Hillsborough Barracks

A very quick post-work walk, along a familiar and not at all pleasant route. Hillsborough Barracks is situated on the Langsett Road, where I regularly used to walk, and even run, early in the morning. I even knew the distance before I set out, as the far entrance was the marker for my first mile on that route.
As you can see, the site is now a shopping centre.
A very recognisably 1980s shopping centre,
fallen on harder times,
with many empty units. There are a few charity shops, and this formed part of one of my chazzering circuits, taking in the ones at the Barracks followed by those on Hillsborough's main shopping street.

The Barracks was built between 1848 and 1854 and was one of the largest in the country. Military presences were common in cities and one of the reasons for the massive contingent in Sheffield was the Chartist riots of 1839. These began when troops were called in from the earlier barracks at Hillfoot to break up an illegal, but previously peaceful, gathering on August 12th that year. The Chartists were a national movement, calling for democratic reform, including the vote for all men over 21, payment for MPs, the removal of the property qualification (the requirement that someone own property of a certain value to be eligible to stand for parliament), a secret ballot, equally sized constituencies, and annual parliaments. Following the 1839 riots, in which the government forces were seen by many to have over-reacted, Chartist membership and radicalism grew in Sheffield, with frequent demonstrations and real and imagined plots to stage riots and take over the Town Hall.
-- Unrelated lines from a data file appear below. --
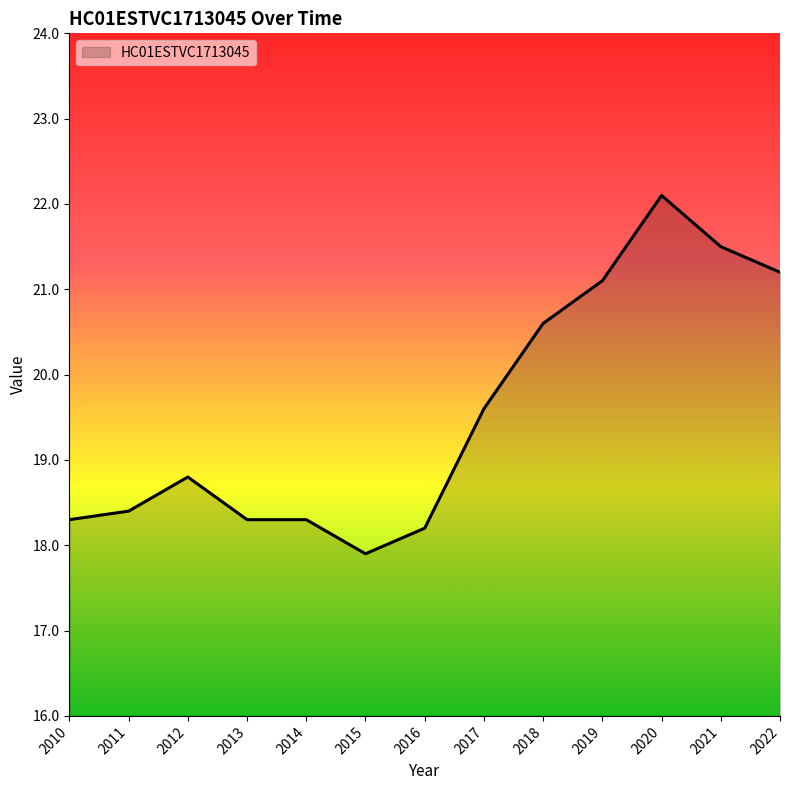

Which category has the lowest value across all series?

2015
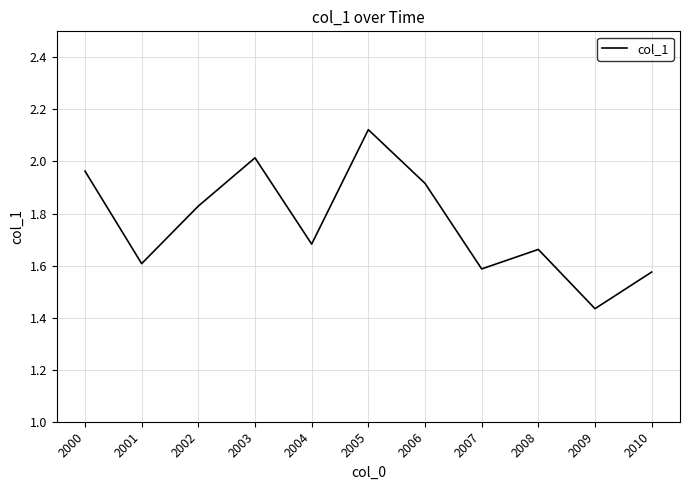

Which category has the lowest value across all series?

2009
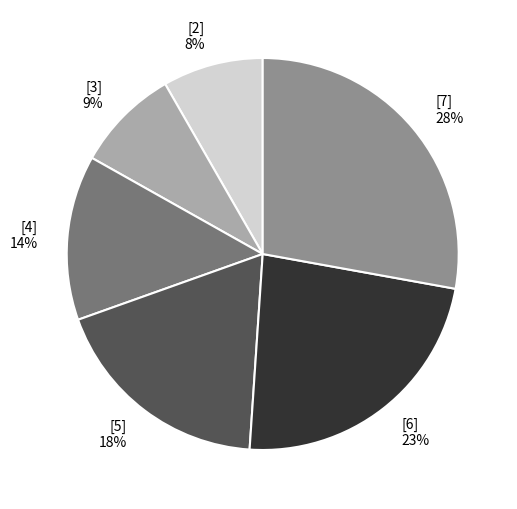

Which slice is the largest?

[7] 28%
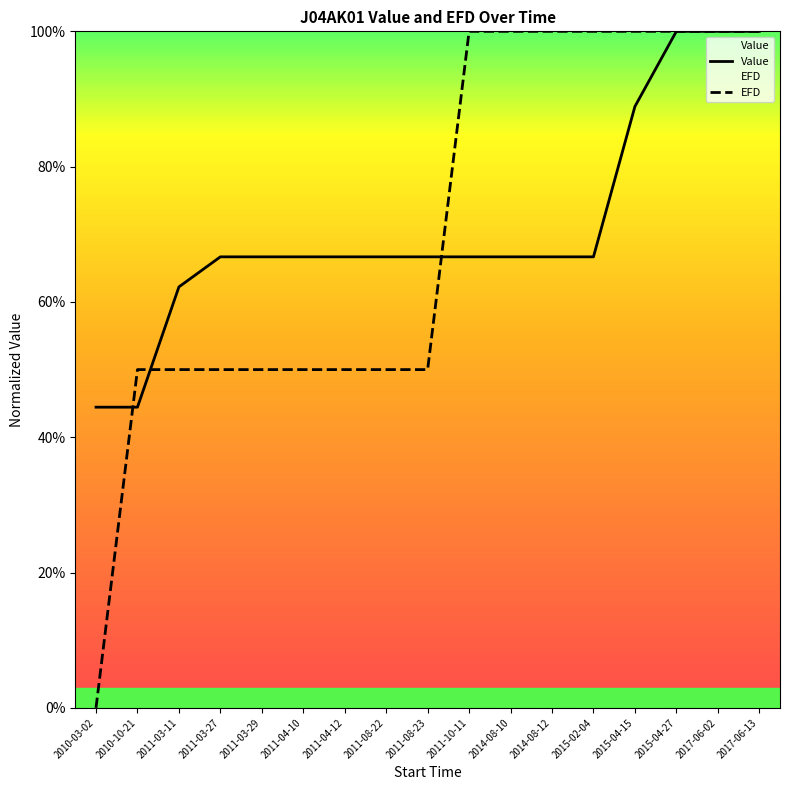

At which category is the sum across all series the highest?

2015-04-27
Hence the perceived need for a strong military presence, not only in Sheffield, but in many other industrial towns too, as working men agitated for their political rights.

The turreted building fronting onto the Langsett Road was the officers' quarters and mess, with a chapel at the far end.

One parade ground is now a car park
The other, beyond the stables, has had an enormous Morrisons built on it.
If you look above the ground floor windows in the top photo, you'll see neat black shapes on the stonemwork. A similar phenomenon can be seen on this wall.

These blocks of black haven't been painted on; they're where there was a sign, which was in place when the stonework was cleaned but subsequntly removed. I don't know when the cleaning was done, but prior to then, the buildings - all the buildings - were that colour all over.

With the addtion of a little bit of wandering about, this walk was a fraction over two miles, on Wednesday August 11th.